Hepatocellular carcinoma (HCC) is another instance of cancer impacted by gut microbiota. Liver cirrhosis and HCC are not unusual in end-stage chronic liver disease, but the molecular mechanisms relating HCC and liver disease are still not completely clear [
25]. However, it was recently discovered that increased translocation of gut microbiota is characteristic of chronic liver disease [
26], and that gut microbiota may be the main source of portal vein lipopolysaccharide (LPS), thus promoting tumorigenesis [
25]—a theory also supported by the earlier example of a high correlation of gram-negative bacteria in CRC development. It has been speculated that LPS from the gram-negative bacteria promotes hepatocarcinogenesis but does not actually change the gut microbiota composition [
26].
However, there exists some controversy over the effect of gut microbiota in the early stages of hepatocarcinogenesis.
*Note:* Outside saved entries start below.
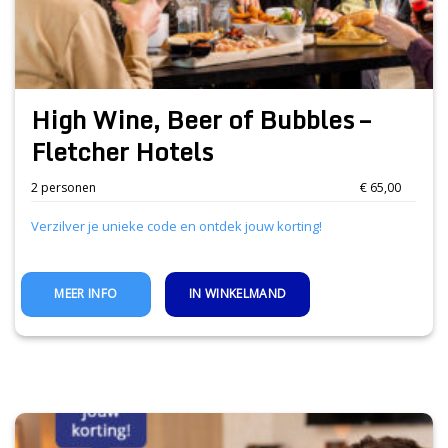
High Wine, Beer of Bubbles –
Fletcher Hotels
2 personen
€ 65,00
Verzilver je unieke code en ontdek jouw korting!
IN WINKELMAND
MEER INFO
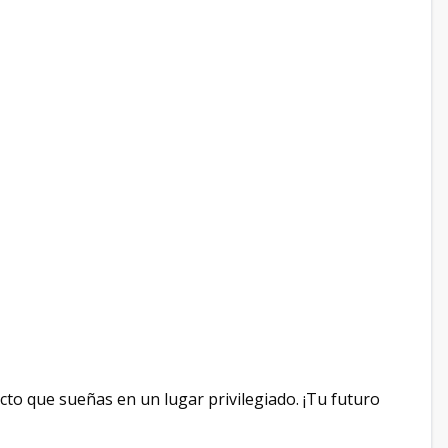
cto que sueñas en un lugar privilegiado. ¡Tu futuro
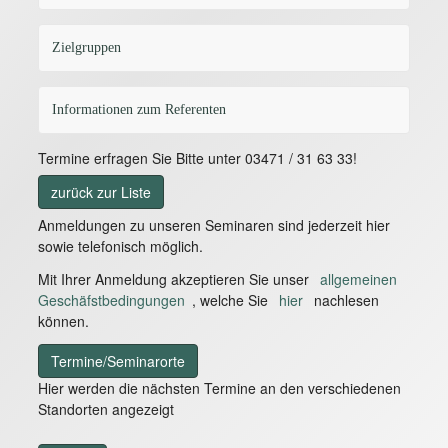
Zielgruppen
Informationen zum Referenten
Termine erfragen Sie Bitte unter 03471 / 31 63 33!
zurück zur Liste
Anmeldungen zu unseren Seminaren sind jederzeit hier
sowie telefonisch möglich.
Mit Ihrer Anmeldung akzeptieren Sie unser
allgemeinen
Geschäfstbedingungen
, welche Sie
hier
nachlesen
können.
Termine/Seminarorte
Hier werden die nächsten Termine an den verschiedenen
Standorten angezeigt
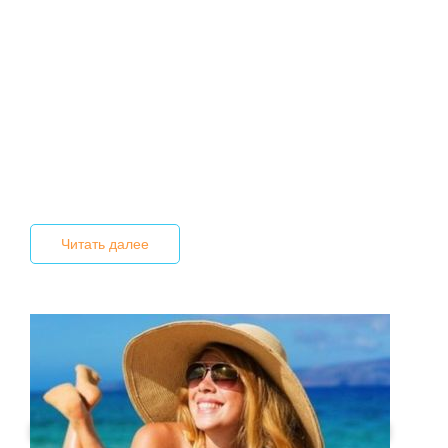
Читать далее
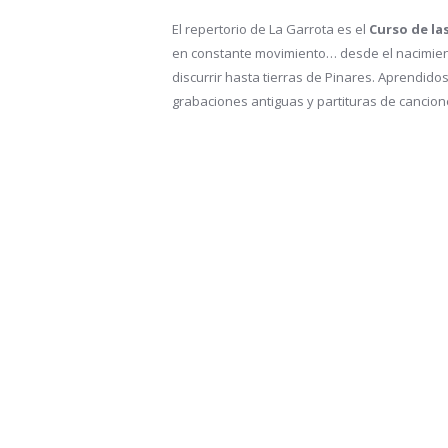
El repertorio de La Garrota es el
Curso de la
en constante movimiento… desde el nacimien
discurrir hasta tierras de Pinares. Aprendido
grabaciones antiguas y partituras de cancion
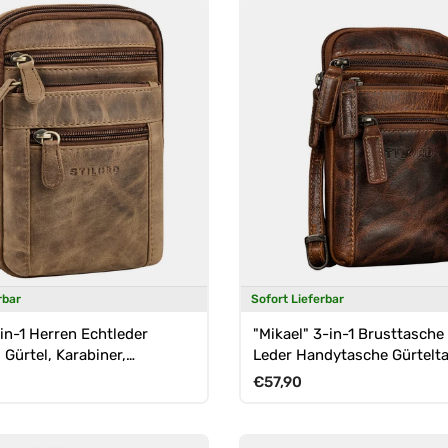
rbar
Sofort Lieferbar
in-1 Herren Echtleder
"Mikael" 3-in-1 Brusttasche
Gürtel, Karabiner,
Leder Handytasche Gürtelt
he
Preis
Normaler Preis
€57,90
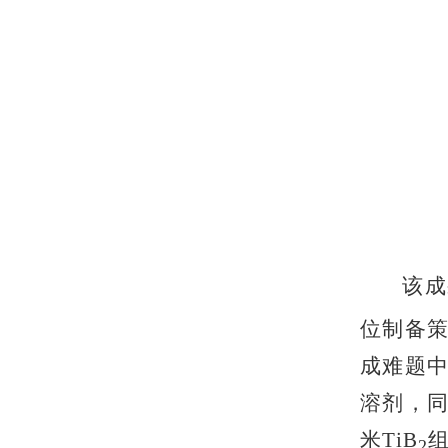
该成
位制备
成难题
溶剂，
米TiB
2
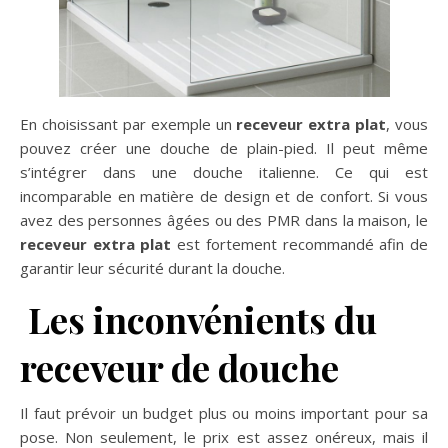
En choisissant par exemple un
receveur extra plat
, vous
pouvez créer une douche de plain-pied. Il peut même
s’intégrer dans une douche italienne. Ce qui est
incomparable en matière de design et de confort. Si vous
avez des personnes âgées ou des PMR dans la maison, le
receveur extra plat
est fortement recommandé afin de
garantir leur sécurité durant la douche.
Les inconvénients du
receveur de douche
Il faut prévoir un budget plus ou moins important pour sa
pose. Non seulement, le prix est assez onéreux, mais il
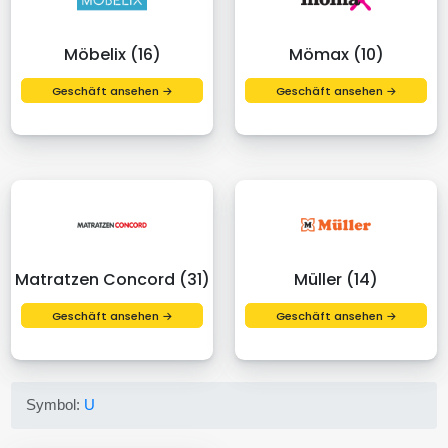
Möbelix (16)
Mömax (10)
Geschäft ansehen →
Geschäft ansehen →
Matratzen Concord (31)
Müller (14)
Geschäft ansehen →
Geschäft ansehen →
Symbol:
U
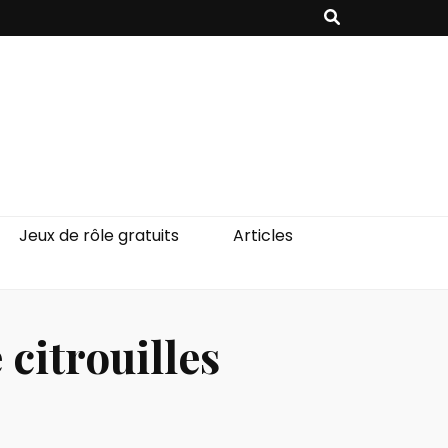
Jeux de rôle gratuits
Articles
citrouilles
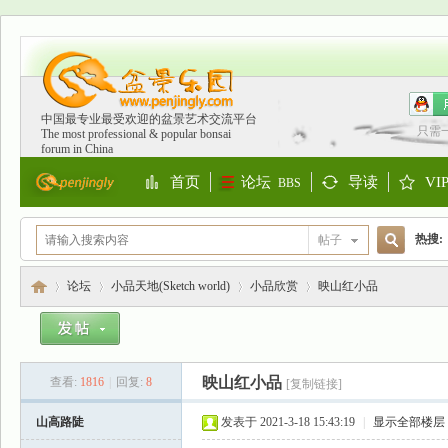
中国最专业最受欢迎的盆景艺术交流平台
只需
The most professional & popular bonsai
forum in China
首页
论坛
导读
VI
BBS
Portal
Guide
S
热搜:
帖子
搜
欧洲
论坛
小品天地(Sketch world)
小品欣赏
映山红小品
索
盆
»
›
›
›
映山红小品
查看:
1816
|
回复:
8
[复制链接]
山高路陡
发表于 2021-3-18 15:43:19
|
显示全部楼层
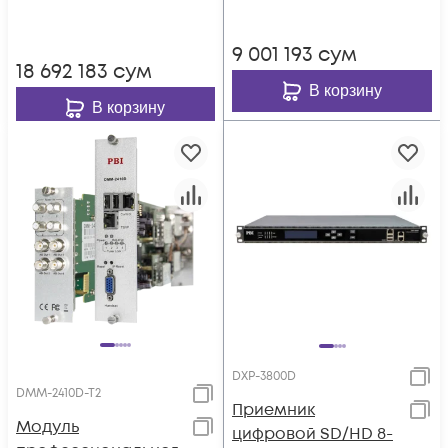
9 001 193
сум
18 692 183
сум
В корзину
В корзину
DXP-3800D
DMM-2410D-T2
Приемник
Модуль
цифровой SD/HD 8-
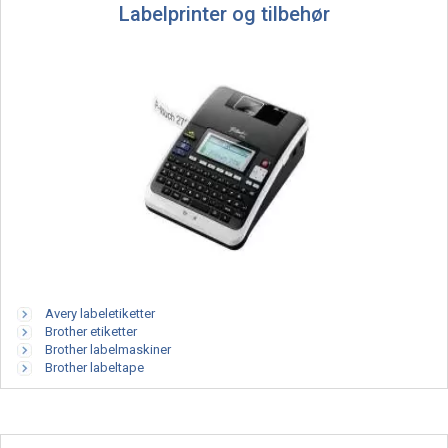
Labelprinter og tilbehør
Avery labeletiketter
Brother etiketter
Brother labelmaskiner
Brother labeltape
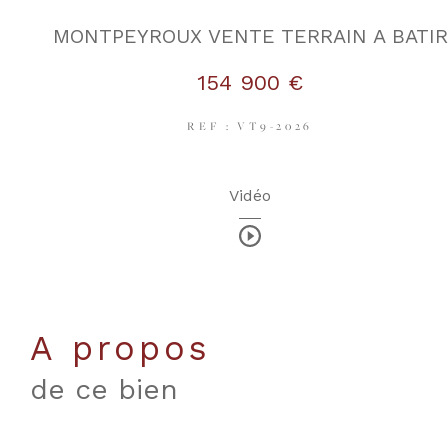
MONTPEYROUX VENTE TERRAIN A BATIR
154 900 €
REF : VT9-2026
Vidéo
a propos
de ce bien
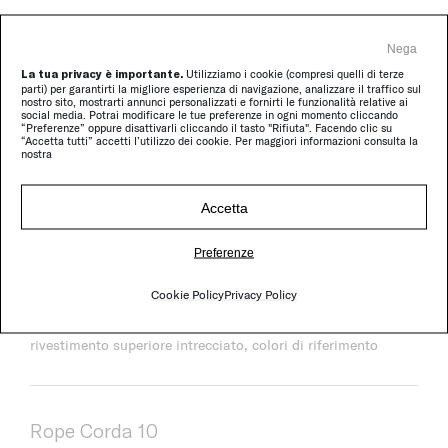
rivestimento inferiore in tessuto
Nega
La tua privacy è importante.
Utilizziamo i cookie (compresi quelli di terze
parti) per garantirti la migliore esperienza di navigazione, analizzare il traffico sul
nostro sito, mostrarti annunci personalizzati e fornirti le funzionalità relative ai
Rope T
social media. Potrai modificare le tue preferenze in ogni momento cliccando
“Preferenze” oppure disattivarli cliccando il tasto "Rifiuta". Facendo clic su
“Accetta tutti” accetti l’utilizzo dei cookie. Per maggiori informazioni consulta la
nostra
Accetta
Preferenze
Cookie Policy
Privacy Policy
rivestimento superiore intrecciato, colori di riferimento
Rope Corda 10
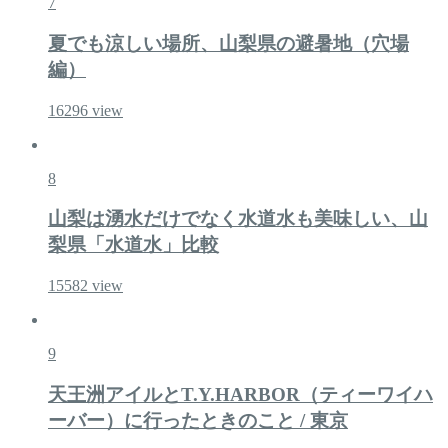
7
夏でも涼しい場所、山梨県の避暑地（穴場
編）
16296
view
8
山梨は湧水だけでなく水道水も美味しい、山
梨県「水道水」比較
15582
view
9
天王洲アイルとT.Y.HARBOR（ティーワイハ
ーバー）に行ったときのこと / 東京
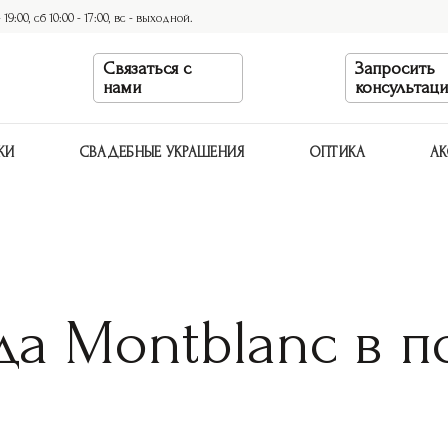
9:00, сб 10:00 - 17:00, вс - выходной.
Связаться с
Запросить
нами
консультац
КИ
СВАДЕБНЫЕ УКРАШЕНИЯ
ОПТИКА
АК
да Montblanc в 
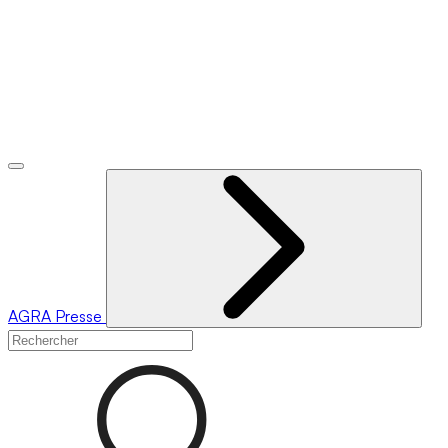
AGRA
Presse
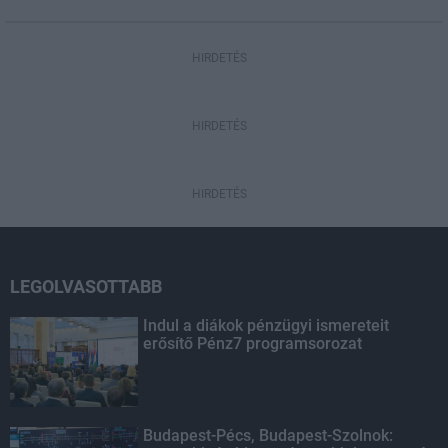
HIRDETÉS
HIRDETÉS
HIRDETÉS
LEGOLVASOTTABB
Indul a diákok pénzügyi ismereteit
erősítő Pénz7 programsorozat
Budapest-Pécs, Budapest-Szolnok:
Yu et al. found a link between gut microbiota and TLR4 to tumor initiation. On the other hand, Dapito et al. concluded that gut microbiota and TLR4 do not have a role in initiating HCC but rather promote it [
26]. Dapito et al. also found that even though gut sterilization prevented the development of HCC, it did not lead to regression of already existing tumors. Therefore, although some information is known about gut microbiota relating to cancer, much remains to be clarified, particularly in terms of HCC, before it can be considered conclusive.